Promoting healthy and thriving workplaces

This means creating conditions that allow employees to perform, connect with each other and grow.

“Workplaces have been impacted differently by coronavirus,” says Jorritsma. “Right now, it’s useful to look at the specific changes your organisation has experienced and consider how that’s impacted the demands employees are experiencing. From there, [you can] assess which strategies or resources could buffer or help to reduce those demands.”

Protecting workers from risks to mental health

Work design – which is the content and organisation of someone’s work tasks, activities, relationships and responsibilities rather than the aesthetics of a work space – is key here. Think role clarity, recognition, feedback and task variety. When it’s done well, it protects workers from exposure to psychological hazards by addressing them before they arise.

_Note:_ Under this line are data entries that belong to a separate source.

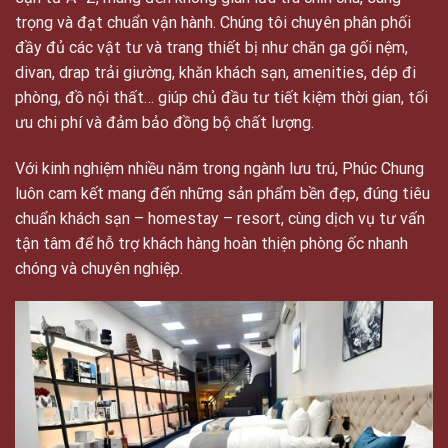
trọng và đạt chuẩn vận hành. Chúng tôi chuyên phân phối
đầy đủ các vật tư và trang thiết bị như chăn ga gối nệm,
divan, drap trải giường, khăn khách sạn, amenities, dép đi
phòng, đồ nội thất… giúp chủ đầu tư tiết kiệm thời gian, tối
ưu chi phí và đảm bảo đồng bộ chất lượng.
Với kinh nghiệm nhiều năm trong ngành lưu trú, Phúc Chung
luôn cam kết mang đến những sản phẩm bền đẹp, đúng tiêu
chuẩn khách sạn – homestay – resort, cùng dịch vụ tư vấn
tận tâm để hỗ trợ khách hàng hoàn thiện phòng ốc nhanh
chóng và chuyên nghiệp.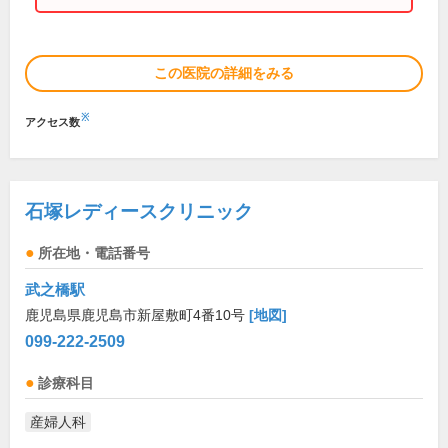
この医院の詳細をみる
※
アクセス数
石塚レディースクリニック
所在地・電話番号
武之橋駅
鹿児島県鹿児島市新屋敷町4番10号
[地図]
099-222-2509
診療科目
産婦人科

Supporting workers experiencing mental health challenges

This includes having leaders who are educated to monitor mental health, as well as taking steps to remove barriers around seeking mental health support, offering Employee Assistance Programs (EAP) and accommodating employees’ return to work.

What to do as an employee 

While it’s an organisation’s leaders who are responsible for creating a mentally healthy workplace, every individual can play their part. Jorritsma says job crafting, which is when an employee takes steps to shape the way they work, is invaluable.

“Once you’re aware of the different aspects of work that are important for mental health, there are a lot of things you can do, including asking yourself questions like, ‘What can I do to mix up my job and get more variety?’, or asking for more feedback, role clarity or connection with co-workers, if any of those things are lacking.”